Type I and II Errors and Power
- Type I Error: Is when one rejects H0 when H0 is actually true. (probability is α)
- Type II Error: Is when you fail to reject H0, and H0 is actually false. (probability is β)
- α and β are inversely related. Consequences are the results of making a Type I or Type II error. Every decision has the possibility of making an error.
- The Power of a Test: Is the probability that the test will reject the null hypothesis when the null hypothesis is false assuming the null is true. Power = 1 – β
- If you increase
- α Increases, β Decreases, Power Increases
- n Same, β Decreases, Power Increases
- (μ0 – μa) Same, β Decreases, Power Increases
Chi-Square (χ2) Test
- Is used to test counts of categorical data.
- Types
- Goodness of Fit (univariate)
- Independence (bivariate)
- Homogeneity (univariate 2 (or more) samples)
- χ2 distribution – All curves are skewed right, every df has a different curve, and as the degrees of freedom increase the χ2 curve becomes more normal.
- Goodness of Fit: Is for univariate categorical data from a single sample. Does the observed count “fit” what we expect. Must use list to perform, df = number of the categories – 1, use χ2cdf (χ2, ∞, df) to calculate p-value
- Independence: Bivariate categorical data from one sample. Are the two variables independent or dependent? Use matrices to calculate
- Homogeneity: Single categorical variable from 2 (or more) samples. Are distributions homogeneous? Use matrices to calculate
- For both χ2 tests of independence & homogeneity:
- Expected counts = \frac{(\text{row total}) (\text{column total})}{\text{grand total}} & df = (r – 1)(c – 1)
Regression Model
- X & Y have a linear relationship where the true LSRL is μ_y = α + βx
- The responses (y) are normally distributed for a given x-value.

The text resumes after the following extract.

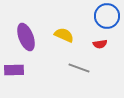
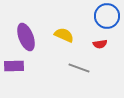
purple rectangle: moved 4 px up
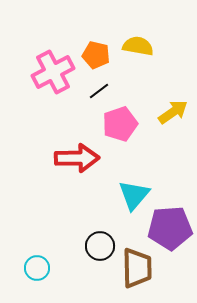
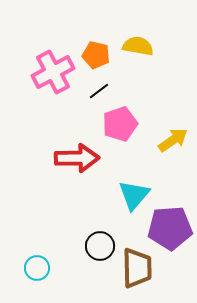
yellow arrow: moved 28 px down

- The standard deviation of the responses (σ_y) is the same for all values of x.
- S is the estimate for σ_y
- Confidence Interval: b ± t^*s_b
- Hypothesis Testing: t = \frac{b - β1}{sb}
Assumptions:
- Proportions (z - procedures)
- One sample:
- SRS from population
- Can be approximated by normal distribution if n(p) & n(1 – p) > 10
- Population size is at least 10n
- Two samples:
- 2 independent SRS’s from populations (or randomly assigned treatments)
- Can be approximated by normal distribution if n1(p1), n1(1 – p1), n2p2, & n2(1 – p2) > 10
- Population sizes are at least 10n
- Means (t - procedures)
- One sample:
- SRS from population
- Distribution is approximately normal
- Given
- Large sample size
- Graph of data is approximately symmetrical and unimodal with no outliers
- Matched pairs:
- SRS from population
- Distribution of differences is approximately normal
- Given
- Large sample size
- Graph of differences is approximately symmetrical and unimodal with no outliers
- Two samples:
- 2 independent SRS’s from populations (or randomly assigned treatments)
- Distributions are approximately normal
- Given
- Large sample sizes
- Graphs of data are approximately symmetrical and unimodal with no outliers
- Counts (χ^2 - procedures)
- All types:
- Reasonably random sample(s)
- All expected counts > 5
- Must show expected counts
- Bivariate Data (t – procedures on slope)
- SRS from population
- There is linear relationship between x & y.
- Residual plot has no pattern.
- The standard deviation of the responses is constant for all values of x.
- Points are scattered evenly across the LSRL in the scatterplot.
- The responses are approximately normally distributed.
- Graph of residuals is approximately symmetrical & unimodal with no outliers.